Oder besser noch: Signiere beide Beine. Dann können wir jeder eins haben.“
Lafferty war aufgesprungen und versuchte durch das schwarze Loch zu flüchten.
Kopf und Oberkörper waren bereits verschwunden, als sie ihn an den Beinen
zurückzogen.
„Hey Jungs, hört auf damit!“ jaulte er.
Sie setzten die Säge – welche seltsamer Weise ebenfalls Bestandteil des Chaos
war – etwas oberhalb der Knie an. Lafferty schimpfte und fluchte die ganze Zeit
über, konnte die Amputation aber nicht verhindern.
„Guck dir sein Haar an.“ sagte Don. „Die selbe Farbe wie meins.“
„Alles klar! Für dich die Haare, für mich das komplette linke Knie.“
„Ihr könnt mich doch hier nicht aufteilen während ich zuhöre!“
„Mein Bierbauch stört mich auch schon ne ganze Weile.“ bemerkte Don.
„Ja. Und mich stört meine Nase. Ich glaube die nehme ich zur Sicherheit noch
mit.“
„Sonst noch was?“ beschwerte sich Lafferty.
„Ne, ich glaube das wars fürs erste. Aber wir wissen ja wo wir Dich finden
können.“
Sie packten die Körperteile fein säuberlich in eine der vielen Dosen. Die Beine
nahmen sie unter die Arme, weil sie zu groß waren.
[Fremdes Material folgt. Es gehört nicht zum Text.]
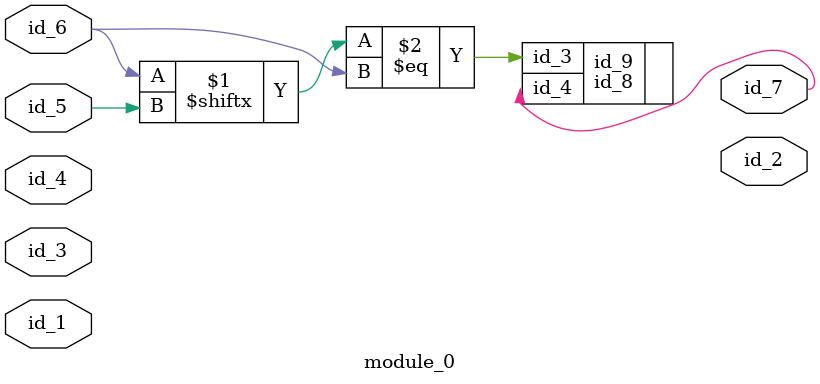
<source format=v>
module module_0 (
    id_1,
    id_2,
    id_3,
    id_4,
    id_5,
    id_6,
    id_7
);
  output id_7;
  input id_6;
  input id_5;
  input id_4;
  input id_3;
  output id_2;
  input id_1;
  id_8 id_9 (
      .id_4(id_7),
      .id_3(id_6[id_5] == id_6)
  );
  generate
    assign id_5[id_5] = 1;
  endgenerate
endmodule

</source>
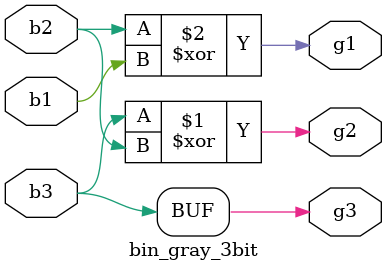
<source format=v>
`timescale 1ns / 1ps


module bin_gray_3bit(
    input b3,
    input b2,
    input b1,
    output g3,
    output g2,
    output g1
    );
    
    assign g3 = b3;
    assign g2 = b3 ^ b2;
    assign g1 = b2 ^ b1;
    
    
endmodule

</source>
„Also schön Herr Lafferty, war nett Sie kennen zu lernen.“
„Ja, Ja. Macht bloß dass Ihr wegkommt. Wahnsinnige!“
Eine Woche später saßen Greg und Don wieder bei Don im Zimmer und tranken
Bier.
„Hab ne Menge Komplimente gekriegt, wegen meiner neuen Frisur.“ sagte
Don.
„Ja. Ich kann endlich wieder vernünftig laufen und Sport treiben.“
„Hm. Also du kannst laufen und tanzen, ich sehe verdammt gut aus, was
machen wir noch länger hier? Ich würde sagen wir trinken aus und ab geht’s in
die Stadt.“
„Alright.“ prostete Greg zu.
„Nein, bitte nicht auf englisch.“
„Hast du was gegen mein englisch? Hä?“
„Nein. Es kommt nur…na ja…n bisschen arm halt.“
„Was? Und glaubste bei dir kommt es besser?“
„Yeah!“
„Ich bitte dich…das war nur erbärmlich.“
„Ach scheiß drauf.“
Den Bus um 19 nach verpassten sie knapp.